Preface
Today enterprises generate huge volumes of data. In order to provide effective services and to make smarter and intelligent decisions from these huge volumes of data, enterprises use big data analytics. In recent years, Hadoop is used for massive data storage and efficient distributed processing of data. YARN framework solves design problems faced by Hadoop 1.x framework by providing a more scalable, efficient, flexible, and highly available resource management framework for distributed data processing. It provides efficient scheduling algorithms and utility components for optimized use of resources of cluster with thousands of nodes, running millions of jobs in parallel.
In this book, you'll explore what YARN provides as a business solution for distributed resource management. You will learn to configure and manage single as well as multi-node Hadoop-YARN clusters.
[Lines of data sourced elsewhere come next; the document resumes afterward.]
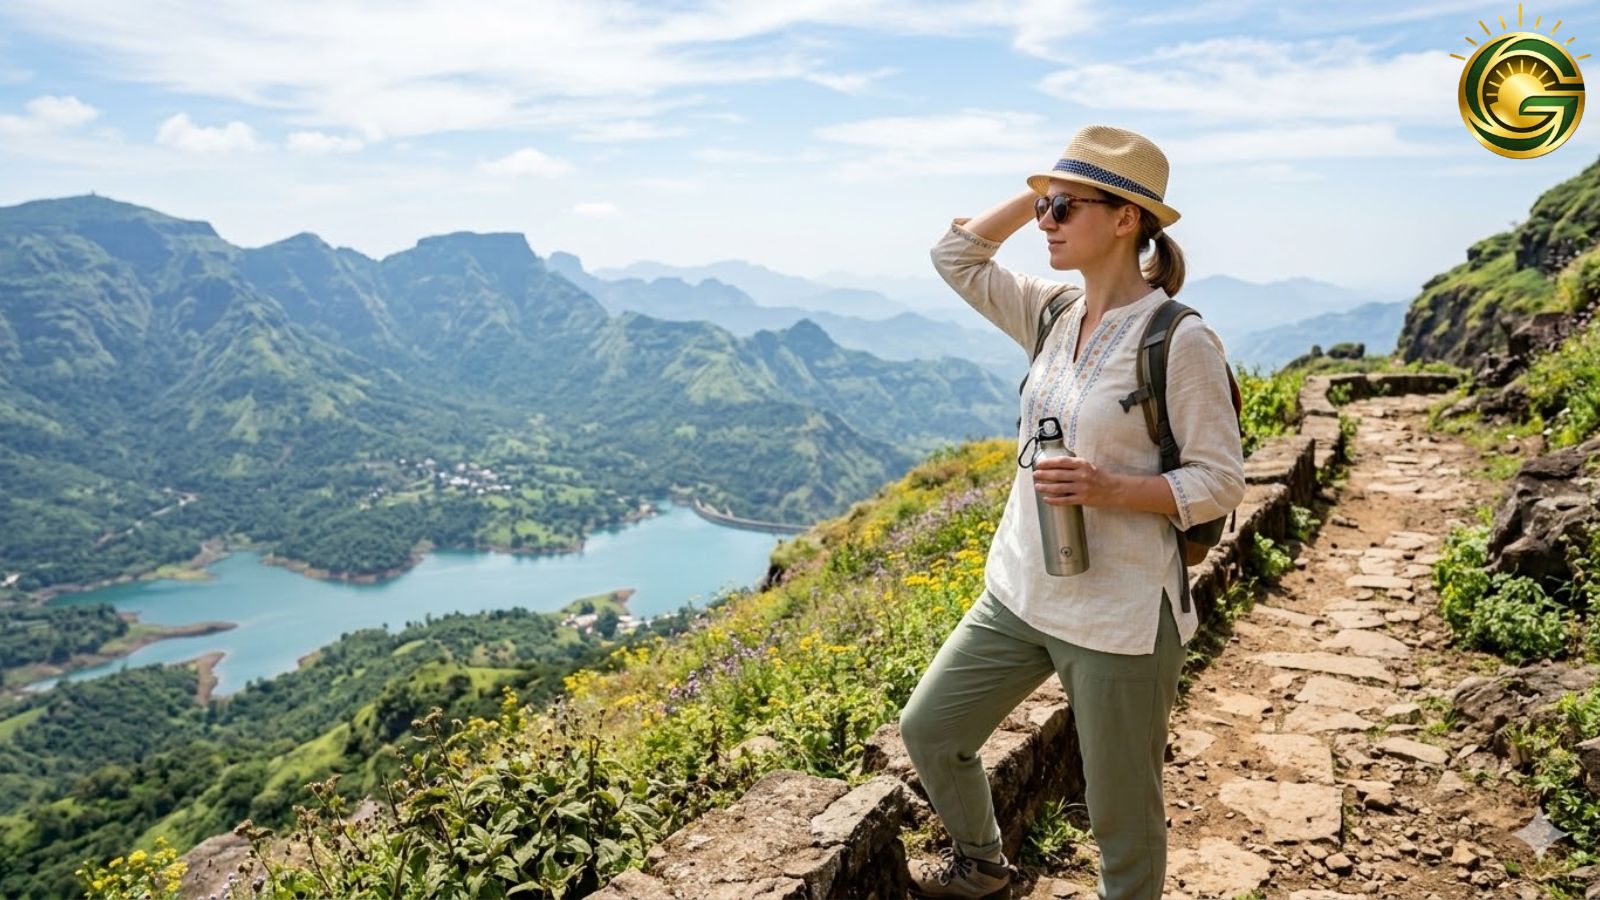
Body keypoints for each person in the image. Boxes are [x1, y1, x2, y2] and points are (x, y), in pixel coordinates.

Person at [899, 125, 1246, 899]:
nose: (1045, 223)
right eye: (1044, 207)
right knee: (931, 731)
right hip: (1022, 588)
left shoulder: (1178, 341)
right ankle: (984, 867)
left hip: (1120, 614)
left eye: (1063, 209)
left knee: (1122, 821)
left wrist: (1111, 488)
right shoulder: (1051, 313)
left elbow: (1222, 480)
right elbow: (954, 256)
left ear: (1126, 220)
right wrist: (1044, 189)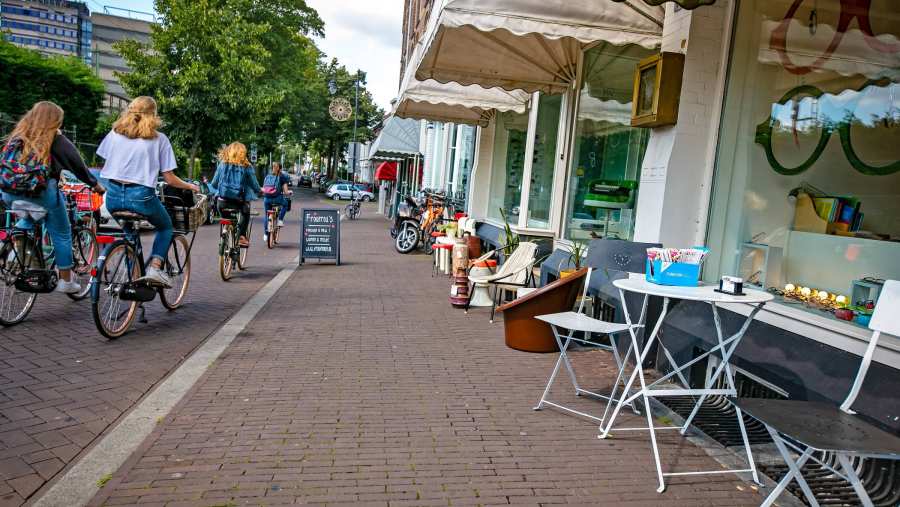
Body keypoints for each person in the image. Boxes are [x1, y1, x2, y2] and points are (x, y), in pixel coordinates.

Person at [1, 101, 106, 294]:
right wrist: (96, 185)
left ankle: (13, 249)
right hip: (40, 193)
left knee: (29, 215)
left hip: (9, 193)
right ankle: (66, 281)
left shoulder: (17, 136)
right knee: (62, 233)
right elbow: (78, 166)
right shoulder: (56, 139)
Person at [96, 96, 198, 288]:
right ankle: (155, 269)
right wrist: (190, 186)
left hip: (113, 197)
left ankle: (132, 274)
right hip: (141, 197)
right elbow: (169, 178)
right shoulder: (159, 139)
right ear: (153, 114)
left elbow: (105, 158)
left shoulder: (114, 133)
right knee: (166, 227)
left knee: (130, 236)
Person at [209, 142, 260, 247]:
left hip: (222, 203)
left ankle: (225, 236)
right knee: (246, 212)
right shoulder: (247, 166)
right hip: (239, 203)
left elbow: (214, 184)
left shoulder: (222, 165)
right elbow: (255, 186)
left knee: (227, 220)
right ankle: (241, 236)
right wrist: (260, 190)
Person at [261, 162, 292, 242]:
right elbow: (285, 192)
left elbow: (264, 188)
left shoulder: (267, 176)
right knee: (285, 204)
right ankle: (280, 220)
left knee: (266, 215)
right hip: (277, 198)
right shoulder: (282, 176)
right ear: (280, 169)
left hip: (267, 198)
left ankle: (265, 234)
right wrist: (289, 192)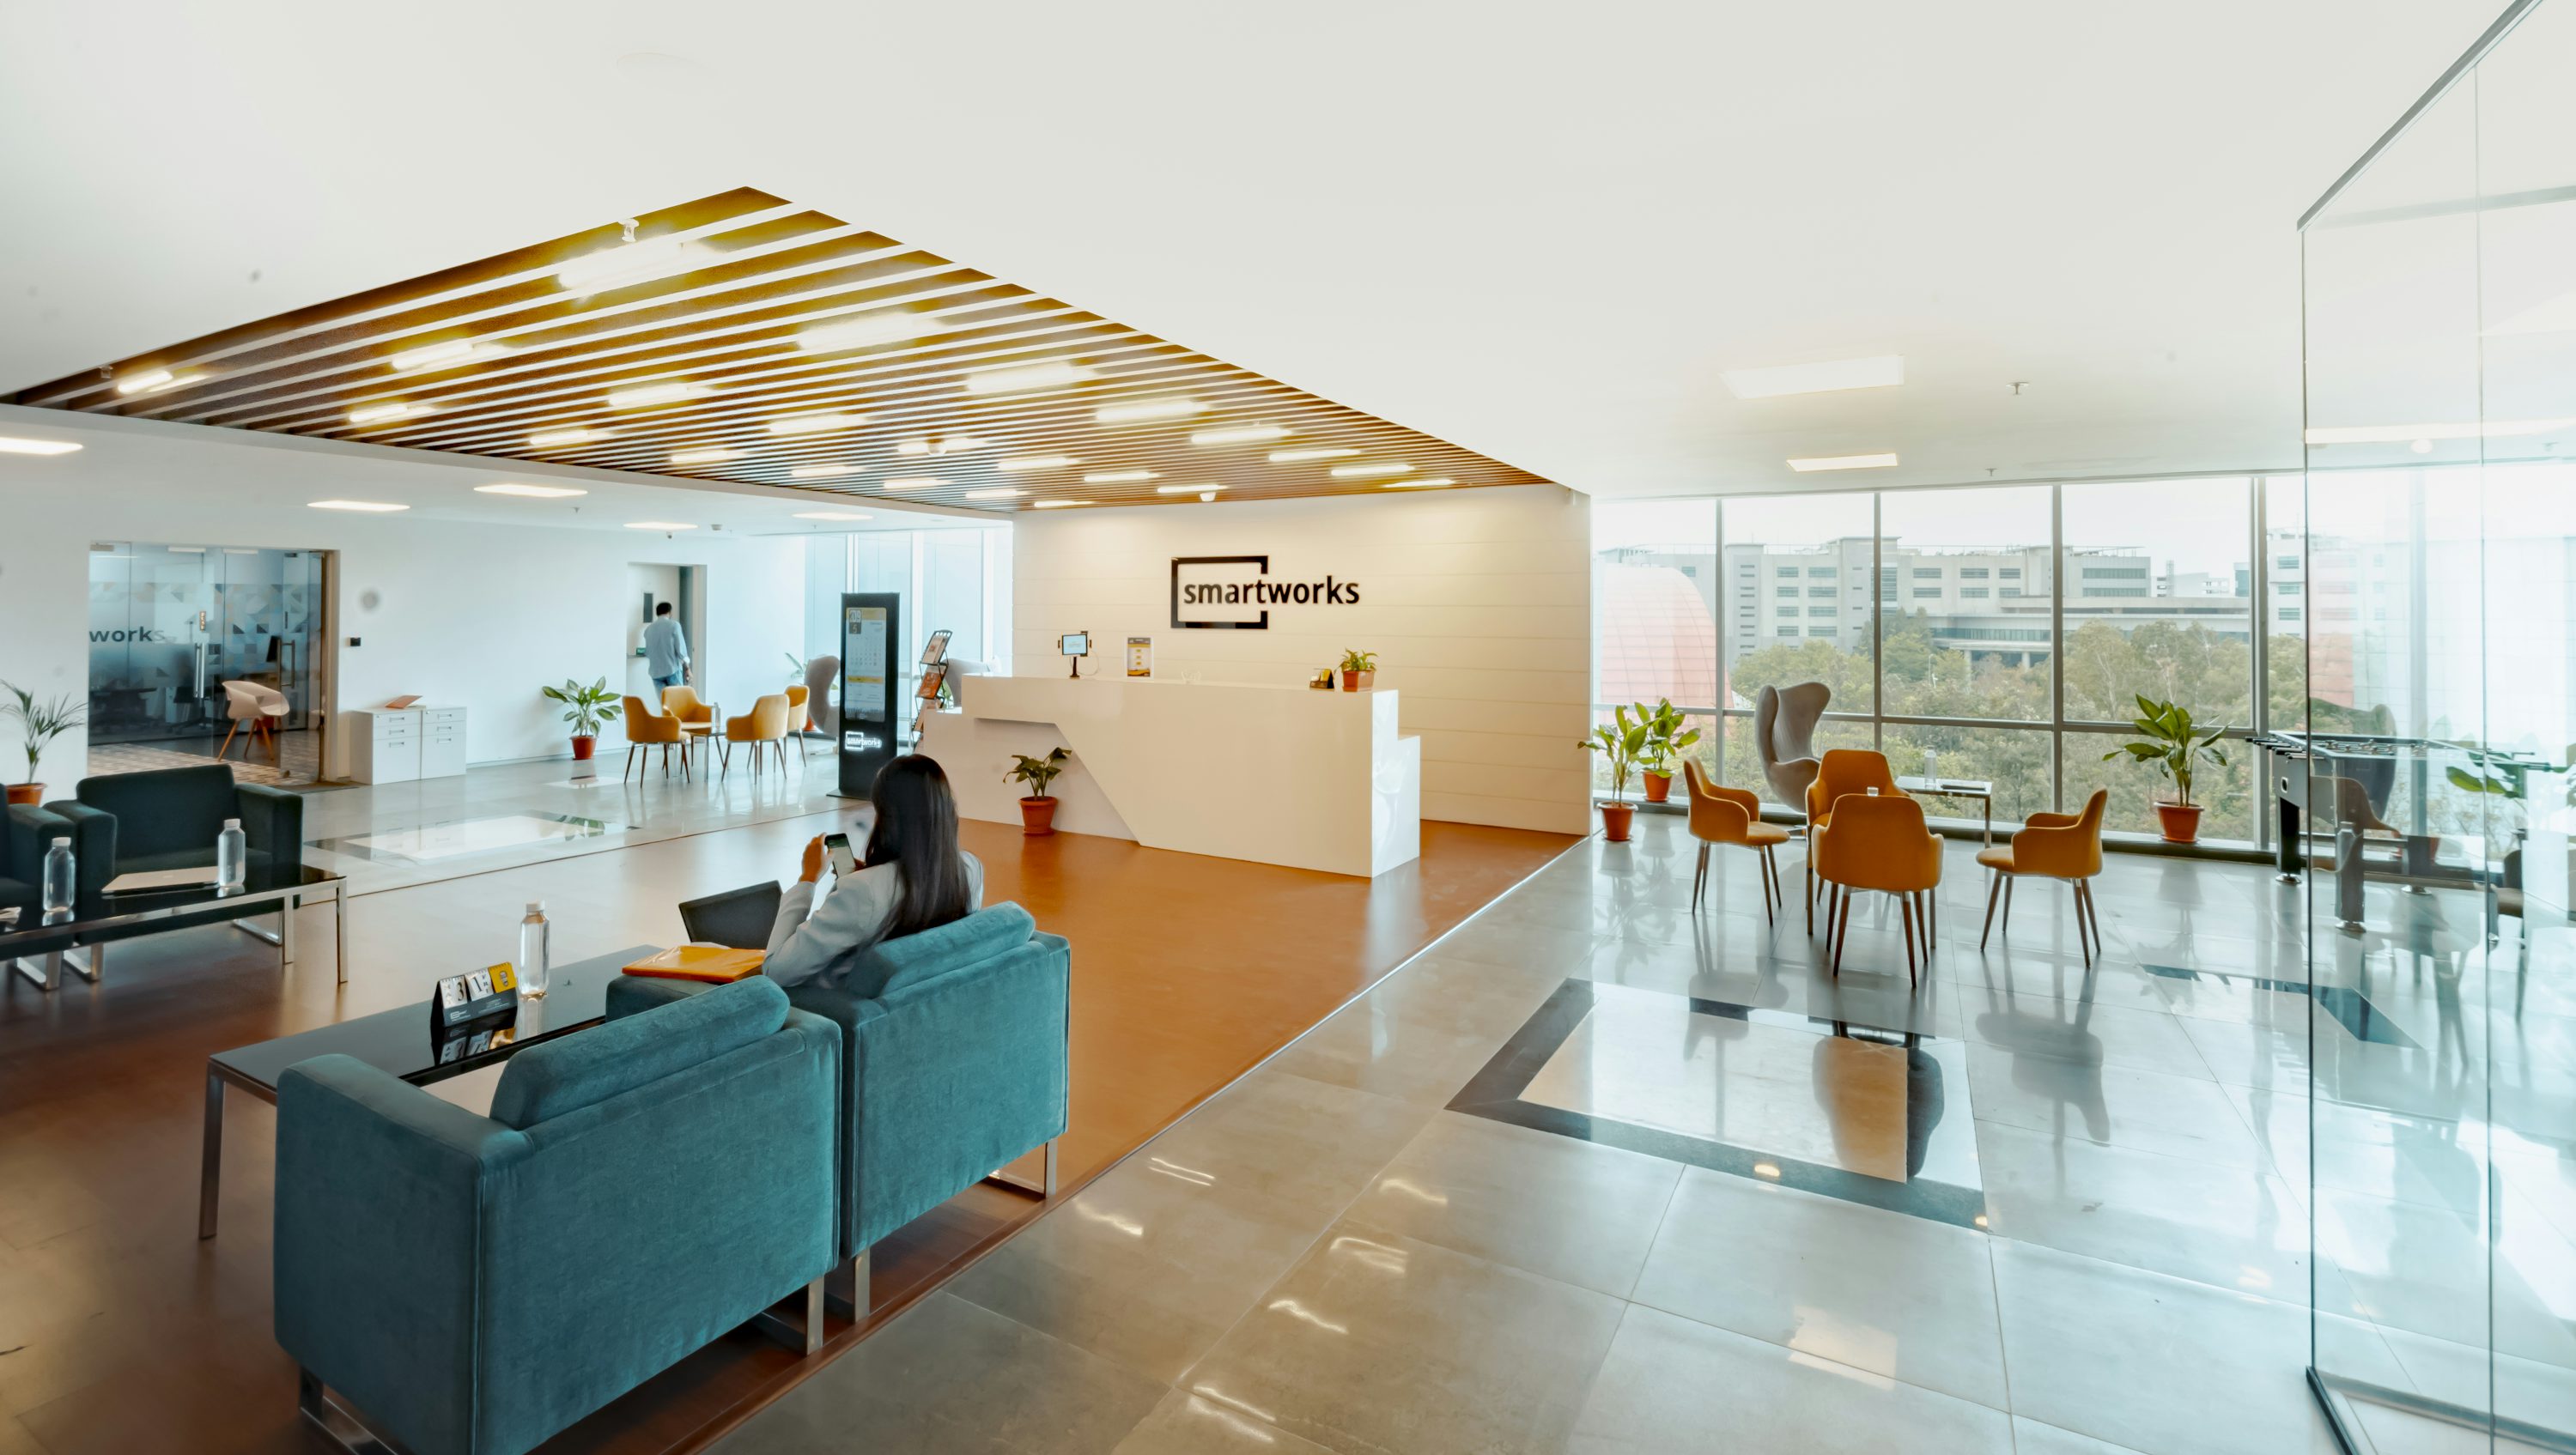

You will also learn about the YARN daemons – ResourceManager, NodeManager, ApplicationMaster, Container, and TimeLine server, and so on.
In subsequent chapters, you will walk through YARN application life cycle management, scheduling and application execution over a Hadoop-YARN cluster. It also covers a detailed explanation of features such as High Availability, Resource Localization, and Log Aggregation. You will learn to write and manage YARN applications with ease.
Toward the end, you will learn about the security architecture and integration of YARN with big data technologies such as Spark and Storm. This book promises conceptual as well as practical knowledge of resource management using YARN.